Aku tertegun menatap Noval sendu. Disaat Noval seperti ini, Mama malah pergi. Coba saja, Mama pergi lebih lambat, mungkin sekarang Mama yang bisa menjaganya. Aku menggelengkan kepala pelan seraya berjalan mendekat, menaruh mangkuk di atas nakas lalu duduk di pinggir ranjang.

Aku mengangkat kain yang sudah dingin, mengangkatnya lalu mengulang kembali kompresannya dalam baskom. Sebelum aku menaruh kain di kening Noval, aku mengusap keningnya yang masih panas. Dalam diam aku merenung, kenapa Noval tiba-tiba demam. Apa di sekolah dia makan sembarangan? Es misalnya atau apa?

"Val, bangun dulu. Kakak udah bikin bubur," ucapku berusaha membangunkan Noval.

"Nggak mau." Noval menggeleng berucap serak. "Mama.." lirihnya.

"Makan dulu ya? Sedikit aja. Terus minum obat, biar cepet sembuh."

Kelopak mata Noval perlahan terbuka dan melihat ke arahku. Dadaku seketika terasa sesak melihat Noval yang tampak begitu lemah. "Kakak.."

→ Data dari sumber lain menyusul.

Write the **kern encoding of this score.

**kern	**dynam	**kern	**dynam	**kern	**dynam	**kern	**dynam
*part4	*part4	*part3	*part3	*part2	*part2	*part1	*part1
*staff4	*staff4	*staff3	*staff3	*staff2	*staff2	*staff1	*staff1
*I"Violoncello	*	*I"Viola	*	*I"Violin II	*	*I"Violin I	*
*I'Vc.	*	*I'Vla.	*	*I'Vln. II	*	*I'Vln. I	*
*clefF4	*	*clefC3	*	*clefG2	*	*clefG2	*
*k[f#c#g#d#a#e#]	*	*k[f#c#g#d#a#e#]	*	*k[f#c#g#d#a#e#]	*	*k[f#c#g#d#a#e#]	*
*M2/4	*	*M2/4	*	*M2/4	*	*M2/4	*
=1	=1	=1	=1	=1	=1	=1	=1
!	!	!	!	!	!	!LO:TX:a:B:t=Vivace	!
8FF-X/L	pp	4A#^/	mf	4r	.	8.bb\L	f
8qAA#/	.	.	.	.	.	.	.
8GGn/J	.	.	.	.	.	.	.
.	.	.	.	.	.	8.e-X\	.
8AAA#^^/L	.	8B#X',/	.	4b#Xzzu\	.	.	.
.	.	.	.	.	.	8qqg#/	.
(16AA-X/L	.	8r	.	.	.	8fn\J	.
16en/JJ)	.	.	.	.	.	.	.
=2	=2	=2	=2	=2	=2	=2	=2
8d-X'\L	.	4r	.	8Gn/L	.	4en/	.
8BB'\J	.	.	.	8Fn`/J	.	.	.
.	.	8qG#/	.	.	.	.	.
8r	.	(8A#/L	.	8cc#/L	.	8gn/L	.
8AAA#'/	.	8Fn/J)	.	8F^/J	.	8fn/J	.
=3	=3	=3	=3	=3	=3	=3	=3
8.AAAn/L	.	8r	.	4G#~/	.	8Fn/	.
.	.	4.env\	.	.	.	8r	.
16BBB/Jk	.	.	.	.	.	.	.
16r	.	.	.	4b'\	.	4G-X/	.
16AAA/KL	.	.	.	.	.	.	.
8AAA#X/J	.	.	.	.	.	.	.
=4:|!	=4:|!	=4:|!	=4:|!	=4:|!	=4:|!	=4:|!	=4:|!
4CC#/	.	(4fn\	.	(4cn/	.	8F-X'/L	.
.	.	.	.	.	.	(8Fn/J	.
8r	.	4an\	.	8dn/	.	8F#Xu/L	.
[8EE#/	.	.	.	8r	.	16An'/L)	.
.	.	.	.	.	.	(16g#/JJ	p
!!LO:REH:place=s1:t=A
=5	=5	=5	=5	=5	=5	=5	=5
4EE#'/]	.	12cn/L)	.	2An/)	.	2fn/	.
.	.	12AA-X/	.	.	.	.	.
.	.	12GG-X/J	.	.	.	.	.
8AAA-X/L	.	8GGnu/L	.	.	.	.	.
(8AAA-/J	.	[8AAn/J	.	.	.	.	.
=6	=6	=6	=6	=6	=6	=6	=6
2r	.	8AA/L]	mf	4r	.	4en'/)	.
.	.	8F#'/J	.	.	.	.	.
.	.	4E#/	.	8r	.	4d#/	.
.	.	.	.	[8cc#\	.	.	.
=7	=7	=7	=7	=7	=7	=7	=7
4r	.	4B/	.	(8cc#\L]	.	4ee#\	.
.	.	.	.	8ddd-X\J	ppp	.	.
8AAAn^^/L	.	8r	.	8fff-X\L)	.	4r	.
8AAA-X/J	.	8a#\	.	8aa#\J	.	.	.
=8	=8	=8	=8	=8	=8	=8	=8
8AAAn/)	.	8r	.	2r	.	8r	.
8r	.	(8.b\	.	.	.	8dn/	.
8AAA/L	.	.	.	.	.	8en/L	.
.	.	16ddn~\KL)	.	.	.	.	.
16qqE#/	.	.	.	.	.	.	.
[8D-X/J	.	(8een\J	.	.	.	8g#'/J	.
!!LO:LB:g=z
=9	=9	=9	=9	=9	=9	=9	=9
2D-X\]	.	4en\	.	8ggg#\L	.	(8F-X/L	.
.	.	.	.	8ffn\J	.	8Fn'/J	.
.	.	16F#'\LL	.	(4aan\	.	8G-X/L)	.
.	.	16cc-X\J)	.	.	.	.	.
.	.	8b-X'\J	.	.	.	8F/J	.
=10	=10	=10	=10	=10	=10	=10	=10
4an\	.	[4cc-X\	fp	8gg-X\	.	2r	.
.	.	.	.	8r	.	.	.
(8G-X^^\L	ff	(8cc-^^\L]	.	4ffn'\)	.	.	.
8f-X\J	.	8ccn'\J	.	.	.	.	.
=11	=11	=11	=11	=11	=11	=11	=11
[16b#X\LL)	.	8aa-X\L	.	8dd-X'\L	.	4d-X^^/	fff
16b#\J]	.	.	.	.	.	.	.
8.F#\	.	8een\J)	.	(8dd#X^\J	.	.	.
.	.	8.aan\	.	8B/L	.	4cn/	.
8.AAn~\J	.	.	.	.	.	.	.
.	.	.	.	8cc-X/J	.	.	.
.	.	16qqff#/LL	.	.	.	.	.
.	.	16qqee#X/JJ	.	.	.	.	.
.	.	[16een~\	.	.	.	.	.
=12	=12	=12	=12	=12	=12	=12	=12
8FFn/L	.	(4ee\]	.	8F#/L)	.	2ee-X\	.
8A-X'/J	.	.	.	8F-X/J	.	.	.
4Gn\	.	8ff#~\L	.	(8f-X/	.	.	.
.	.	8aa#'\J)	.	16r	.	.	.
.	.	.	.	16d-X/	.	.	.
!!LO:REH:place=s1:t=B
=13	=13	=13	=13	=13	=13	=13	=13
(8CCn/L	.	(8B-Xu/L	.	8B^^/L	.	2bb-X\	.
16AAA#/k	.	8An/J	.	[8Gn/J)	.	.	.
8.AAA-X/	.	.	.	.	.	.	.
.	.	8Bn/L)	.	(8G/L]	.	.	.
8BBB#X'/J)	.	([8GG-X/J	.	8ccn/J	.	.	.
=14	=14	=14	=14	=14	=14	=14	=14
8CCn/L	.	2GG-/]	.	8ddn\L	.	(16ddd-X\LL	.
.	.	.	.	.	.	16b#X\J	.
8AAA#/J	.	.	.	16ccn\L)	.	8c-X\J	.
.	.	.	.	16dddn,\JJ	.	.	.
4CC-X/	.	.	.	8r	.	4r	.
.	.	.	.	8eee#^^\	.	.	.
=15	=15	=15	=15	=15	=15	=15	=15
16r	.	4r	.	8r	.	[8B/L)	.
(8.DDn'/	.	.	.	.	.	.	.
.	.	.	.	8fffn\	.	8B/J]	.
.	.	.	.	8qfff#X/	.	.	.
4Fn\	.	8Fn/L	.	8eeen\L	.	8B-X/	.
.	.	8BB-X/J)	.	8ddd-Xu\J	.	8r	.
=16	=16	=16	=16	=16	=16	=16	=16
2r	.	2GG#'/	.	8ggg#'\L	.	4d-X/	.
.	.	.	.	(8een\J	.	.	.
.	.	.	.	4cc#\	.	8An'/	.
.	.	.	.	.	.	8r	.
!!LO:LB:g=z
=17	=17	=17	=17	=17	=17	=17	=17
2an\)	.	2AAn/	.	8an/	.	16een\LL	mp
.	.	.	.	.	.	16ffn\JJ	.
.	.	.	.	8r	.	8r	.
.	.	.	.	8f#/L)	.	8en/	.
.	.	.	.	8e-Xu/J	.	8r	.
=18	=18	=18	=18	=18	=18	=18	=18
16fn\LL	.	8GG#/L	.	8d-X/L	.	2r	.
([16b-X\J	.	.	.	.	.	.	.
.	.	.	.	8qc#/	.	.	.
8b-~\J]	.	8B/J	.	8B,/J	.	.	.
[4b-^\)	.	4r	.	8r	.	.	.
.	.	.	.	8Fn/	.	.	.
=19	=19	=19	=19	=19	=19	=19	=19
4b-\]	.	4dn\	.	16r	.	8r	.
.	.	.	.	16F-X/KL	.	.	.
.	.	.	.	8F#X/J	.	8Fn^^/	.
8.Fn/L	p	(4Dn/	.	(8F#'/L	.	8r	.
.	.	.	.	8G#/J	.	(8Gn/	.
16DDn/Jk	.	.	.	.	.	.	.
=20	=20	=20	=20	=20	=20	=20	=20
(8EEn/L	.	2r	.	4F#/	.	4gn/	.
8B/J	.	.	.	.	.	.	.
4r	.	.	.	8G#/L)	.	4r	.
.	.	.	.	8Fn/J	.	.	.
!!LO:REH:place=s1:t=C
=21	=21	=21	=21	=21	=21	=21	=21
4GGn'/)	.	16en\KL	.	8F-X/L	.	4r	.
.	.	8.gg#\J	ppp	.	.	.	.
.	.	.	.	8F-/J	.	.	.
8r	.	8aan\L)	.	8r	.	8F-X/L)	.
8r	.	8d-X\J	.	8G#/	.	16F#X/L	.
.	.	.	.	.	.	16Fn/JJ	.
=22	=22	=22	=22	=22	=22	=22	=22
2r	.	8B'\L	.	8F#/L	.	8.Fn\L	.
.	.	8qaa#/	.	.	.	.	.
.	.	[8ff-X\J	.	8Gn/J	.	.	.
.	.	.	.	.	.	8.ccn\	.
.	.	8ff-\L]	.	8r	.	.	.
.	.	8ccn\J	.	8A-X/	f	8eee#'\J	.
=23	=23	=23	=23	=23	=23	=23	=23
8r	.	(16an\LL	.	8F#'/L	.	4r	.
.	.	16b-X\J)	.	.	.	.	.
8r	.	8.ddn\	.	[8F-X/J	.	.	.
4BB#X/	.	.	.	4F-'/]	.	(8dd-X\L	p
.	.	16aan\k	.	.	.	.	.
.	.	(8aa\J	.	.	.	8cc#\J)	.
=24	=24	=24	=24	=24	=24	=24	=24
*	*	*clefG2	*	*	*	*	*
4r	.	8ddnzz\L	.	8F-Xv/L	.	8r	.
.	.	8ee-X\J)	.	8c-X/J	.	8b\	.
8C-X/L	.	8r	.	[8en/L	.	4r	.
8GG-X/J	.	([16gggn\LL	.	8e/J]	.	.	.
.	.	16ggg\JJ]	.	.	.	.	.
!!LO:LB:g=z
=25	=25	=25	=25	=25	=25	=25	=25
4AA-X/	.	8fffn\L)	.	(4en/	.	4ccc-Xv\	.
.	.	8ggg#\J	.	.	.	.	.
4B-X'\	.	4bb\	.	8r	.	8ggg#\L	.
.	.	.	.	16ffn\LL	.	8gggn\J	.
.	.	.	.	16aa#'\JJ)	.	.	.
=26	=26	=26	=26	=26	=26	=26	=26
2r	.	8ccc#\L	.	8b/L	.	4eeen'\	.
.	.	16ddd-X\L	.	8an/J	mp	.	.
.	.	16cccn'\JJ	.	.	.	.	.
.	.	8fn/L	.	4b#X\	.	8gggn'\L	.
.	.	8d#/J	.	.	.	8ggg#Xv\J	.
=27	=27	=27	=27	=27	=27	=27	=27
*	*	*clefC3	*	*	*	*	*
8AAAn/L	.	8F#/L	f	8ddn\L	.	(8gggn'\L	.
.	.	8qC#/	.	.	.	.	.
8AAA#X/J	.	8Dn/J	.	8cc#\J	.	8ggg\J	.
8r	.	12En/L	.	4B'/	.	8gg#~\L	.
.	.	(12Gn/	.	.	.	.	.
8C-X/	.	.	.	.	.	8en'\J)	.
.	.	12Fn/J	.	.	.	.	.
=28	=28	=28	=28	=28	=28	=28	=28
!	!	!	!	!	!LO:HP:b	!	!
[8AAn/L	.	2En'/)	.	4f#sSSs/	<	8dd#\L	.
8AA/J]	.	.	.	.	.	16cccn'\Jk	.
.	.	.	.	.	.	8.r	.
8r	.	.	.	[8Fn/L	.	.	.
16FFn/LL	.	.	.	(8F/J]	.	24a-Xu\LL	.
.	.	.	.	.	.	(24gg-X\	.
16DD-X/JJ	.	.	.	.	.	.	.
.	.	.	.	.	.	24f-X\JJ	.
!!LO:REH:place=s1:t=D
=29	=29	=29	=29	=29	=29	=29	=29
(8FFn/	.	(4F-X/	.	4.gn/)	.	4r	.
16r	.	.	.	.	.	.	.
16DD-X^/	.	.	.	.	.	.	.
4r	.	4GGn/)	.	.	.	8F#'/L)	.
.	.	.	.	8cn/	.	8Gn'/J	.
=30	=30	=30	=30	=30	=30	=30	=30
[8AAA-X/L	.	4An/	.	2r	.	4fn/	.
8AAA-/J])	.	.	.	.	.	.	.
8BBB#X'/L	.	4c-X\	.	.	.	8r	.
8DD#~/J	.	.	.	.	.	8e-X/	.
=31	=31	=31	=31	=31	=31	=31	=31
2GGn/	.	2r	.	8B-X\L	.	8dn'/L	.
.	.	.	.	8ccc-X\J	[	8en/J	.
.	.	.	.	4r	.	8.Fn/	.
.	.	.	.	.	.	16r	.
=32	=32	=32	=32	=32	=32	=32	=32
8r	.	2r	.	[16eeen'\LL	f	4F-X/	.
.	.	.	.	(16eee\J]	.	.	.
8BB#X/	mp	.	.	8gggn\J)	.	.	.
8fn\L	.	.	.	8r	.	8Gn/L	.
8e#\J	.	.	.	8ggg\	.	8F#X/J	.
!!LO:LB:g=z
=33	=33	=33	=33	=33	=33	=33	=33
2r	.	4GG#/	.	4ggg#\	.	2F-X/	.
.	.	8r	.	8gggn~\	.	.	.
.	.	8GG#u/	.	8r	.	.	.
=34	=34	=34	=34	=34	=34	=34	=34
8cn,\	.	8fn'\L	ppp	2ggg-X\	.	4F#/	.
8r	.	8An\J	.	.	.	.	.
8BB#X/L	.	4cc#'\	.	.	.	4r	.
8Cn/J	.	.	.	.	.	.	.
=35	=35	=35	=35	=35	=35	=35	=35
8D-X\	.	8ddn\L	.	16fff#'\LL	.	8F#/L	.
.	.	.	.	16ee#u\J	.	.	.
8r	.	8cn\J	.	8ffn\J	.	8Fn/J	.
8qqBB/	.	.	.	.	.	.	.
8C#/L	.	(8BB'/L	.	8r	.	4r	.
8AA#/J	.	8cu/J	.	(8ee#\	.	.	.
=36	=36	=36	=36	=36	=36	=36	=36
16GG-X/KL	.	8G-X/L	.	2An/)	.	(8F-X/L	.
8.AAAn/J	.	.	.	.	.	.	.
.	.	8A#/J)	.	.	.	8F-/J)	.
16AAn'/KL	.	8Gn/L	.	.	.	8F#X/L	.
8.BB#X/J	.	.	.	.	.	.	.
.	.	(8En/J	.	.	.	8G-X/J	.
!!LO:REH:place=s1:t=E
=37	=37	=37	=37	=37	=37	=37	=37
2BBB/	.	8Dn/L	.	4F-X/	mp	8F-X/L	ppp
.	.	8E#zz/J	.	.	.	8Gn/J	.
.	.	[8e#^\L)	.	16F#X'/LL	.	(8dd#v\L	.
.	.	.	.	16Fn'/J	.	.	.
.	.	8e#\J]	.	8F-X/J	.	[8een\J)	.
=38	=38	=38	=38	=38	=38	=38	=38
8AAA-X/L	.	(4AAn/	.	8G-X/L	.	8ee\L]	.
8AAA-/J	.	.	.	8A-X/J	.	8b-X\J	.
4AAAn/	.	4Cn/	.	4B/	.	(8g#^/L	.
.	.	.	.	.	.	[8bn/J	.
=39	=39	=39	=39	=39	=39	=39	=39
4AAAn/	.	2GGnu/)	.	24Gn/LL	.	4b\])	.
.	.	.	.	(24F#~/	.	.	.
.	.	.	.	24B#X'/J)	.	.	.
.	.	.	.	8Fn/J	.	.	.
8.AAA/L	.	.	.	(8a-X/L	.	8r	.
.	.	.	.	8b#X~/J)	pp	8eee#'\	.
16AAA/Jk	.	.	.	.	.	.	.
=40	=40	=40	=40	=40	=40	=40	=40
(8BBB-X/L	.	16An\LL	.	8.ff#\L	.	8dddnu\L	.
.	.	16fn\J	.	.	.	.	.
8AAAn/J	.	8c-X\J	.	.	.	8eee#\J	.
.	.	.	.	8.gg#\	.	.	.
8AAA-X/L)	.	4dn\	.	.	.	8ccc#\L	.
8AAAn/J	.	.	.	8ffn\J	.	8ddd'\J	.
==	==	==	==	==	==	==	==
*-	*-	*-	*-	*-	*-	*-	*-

Air mataku tertahan di pelupuk mata. Rasa panas menyerang kedua mataku. Aku terus mencoba tersenyum, membujuk. "Makan dulu ya? Minum obat terus tidur lagi."

Akhirnya Noval mengangguk. Aku membantu Noval untuk bersandar lalu menyuapinya bubur dengan perlahan. Aku meniup bubur yang ada di sendok, dirasa sudah dingin aku baru memberikannya pada Noval. Baru saja dua sendok bubur, Noval sudah menolaknya.

"Sesuap lagi aja, minum obat terus tidur ya? Sesuap lagi," bujukku.

Noval mengangguk dan membuka mulutnya pelan. Setelahnya, aku memberikan segelas air hangat yang hanya diminum sedikit. Aku meraih obat kaplet untuk demam dan memberikannya pada Noval. Noval dengan menurut meminumnya lalu aku membantunya kembali berbaring dan tidur.

Aku duduk sambil terus memperhatikan Noval yang perlahan tertidur dengan napas yang teratur. Ah ya! Aku lupa memberitahu pada sekolah Noval, kalau hari ini ia sakit. Aku lalu mencari ponsel Noval dan mencari kontak temannya, mengatakan kalau Noval sakit.

Aku menatap Noval sendu. Sakit sekali. Apa jika Mama melihat Noval seperti ini hatinya akan tergerak mengurung niat menjalin hubungan baru? Sebab jelas dan aku yakin pasti, Noval dan aku akan tersisih oleh adanya orang baru dalam rumah. Orang yang sedang dimabuk kasmaran sering kali hilang akal, menjadikan pasangannya sebagai pusat dunia dan lupa akan semua. Membuat orang lain tersisih dan menjauh. Sampai akhirnya mereka tersesat lupa kembali. Aku takut Mama akan seperti itu. pikiranku mengakar ke mana-mana membuat kepalaku sakit.